Transcribe exactly everything in the data below from the line containing "pouf: present [946,791,1106,939]" down to the line containing "candle: present [208,395,307,425]", both lines included and nothing further.

======== Material for this task

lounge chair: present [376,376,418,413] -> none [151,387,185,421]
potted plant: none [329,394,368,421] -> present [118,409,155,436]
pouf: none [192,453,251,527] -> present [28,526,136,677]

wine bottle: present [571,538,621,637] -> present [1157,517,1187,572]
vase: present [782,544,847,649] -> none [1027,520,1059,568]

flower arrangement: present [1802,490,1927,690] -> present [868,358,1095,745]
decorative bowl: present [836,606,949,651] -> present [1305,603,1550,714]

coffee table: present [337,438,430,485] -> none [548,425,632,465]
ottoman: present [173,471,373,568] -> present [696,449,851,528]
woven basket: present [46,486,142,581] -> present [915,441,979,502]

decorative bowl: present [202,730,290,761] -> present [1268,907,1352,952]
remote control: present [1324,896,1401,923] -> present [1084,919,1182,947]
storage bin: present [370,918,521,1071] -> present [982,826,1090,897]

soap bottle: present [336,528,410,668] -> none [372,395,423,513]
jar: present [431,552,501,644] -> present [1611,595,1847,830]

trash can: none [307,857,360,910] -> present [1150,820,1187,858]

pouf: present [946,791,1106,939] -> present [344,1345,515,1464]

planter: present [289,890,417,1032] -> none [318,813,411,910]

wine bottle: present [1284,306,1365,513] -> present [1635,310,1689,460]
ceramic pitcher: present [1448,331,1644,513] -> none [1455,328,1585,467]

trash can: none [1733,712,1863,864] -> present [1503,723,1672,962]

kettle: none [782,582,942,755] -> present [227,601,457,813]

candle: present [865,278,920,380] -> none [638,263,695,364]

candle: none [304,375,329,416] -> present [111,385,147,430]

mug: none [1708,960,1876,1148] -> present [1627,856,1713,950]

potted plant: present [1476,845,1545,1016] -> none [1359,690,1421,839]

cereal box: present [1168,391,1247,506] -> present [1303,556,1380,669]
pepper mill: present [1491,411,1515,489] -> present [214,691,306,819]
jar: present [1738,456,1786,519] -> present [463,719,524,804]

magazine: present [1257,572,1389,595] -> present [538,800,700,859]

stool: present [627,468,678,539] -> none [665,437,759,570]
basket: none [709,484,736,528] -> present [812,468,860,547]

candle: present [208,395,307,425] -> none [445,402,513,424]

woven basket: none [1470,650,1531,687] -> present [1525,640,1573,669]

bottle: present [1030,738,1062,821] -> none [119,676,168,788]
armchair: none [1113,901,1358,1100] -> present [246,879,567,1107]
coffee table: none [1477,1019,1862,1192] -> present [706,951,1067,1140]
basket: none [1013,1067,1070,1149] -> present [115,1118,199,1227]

================

• Exercise output:
pouf: present [946,791,1106,939] -> present [344,1345,515,1464]

planter: present [289,890,417,1032] -> none [318,813,411,910]

wine bottle: present [1284,306,1365,513] -> present [1635,310,1689,460]
ceramic pitcher: present [1448,331,1644,513] -> none [1455,328,1585,467]

trash can: none [1733,712,1863,864] -> present [1503,723,1672,962]

kettle: none [782,582,942,755] -> present [227,601,457,813]

candle: present [865,278,920,380] -> none [638,263,695,364]

candle: none [304,375,329,416] -> present [111,385,147,430]

mug: none [1708,960,1876,1148] -> present [1627,856,1713,950]

potted plant: present [1476,845,1545,1016] -> none [1359,690,1421,839]

cereal box: present [1168,391,1247,506] -> present [1303,556,1380,669]
pepper mill: present [1491,411,1515,489] -> present [214,691,306,819]
jar: present [1738,456,1786,519] -> present [463,719,524,804]

magazine: present [1257,572,1389,595] -> present [538,800,700,859]

stool: present [627,468,678,539] -> none [665,437,759,570]
basket: none [709,484,736,528] -> present [812,468,860,547]

candle: present [208,395,307,425] -> none [445,402,513,424]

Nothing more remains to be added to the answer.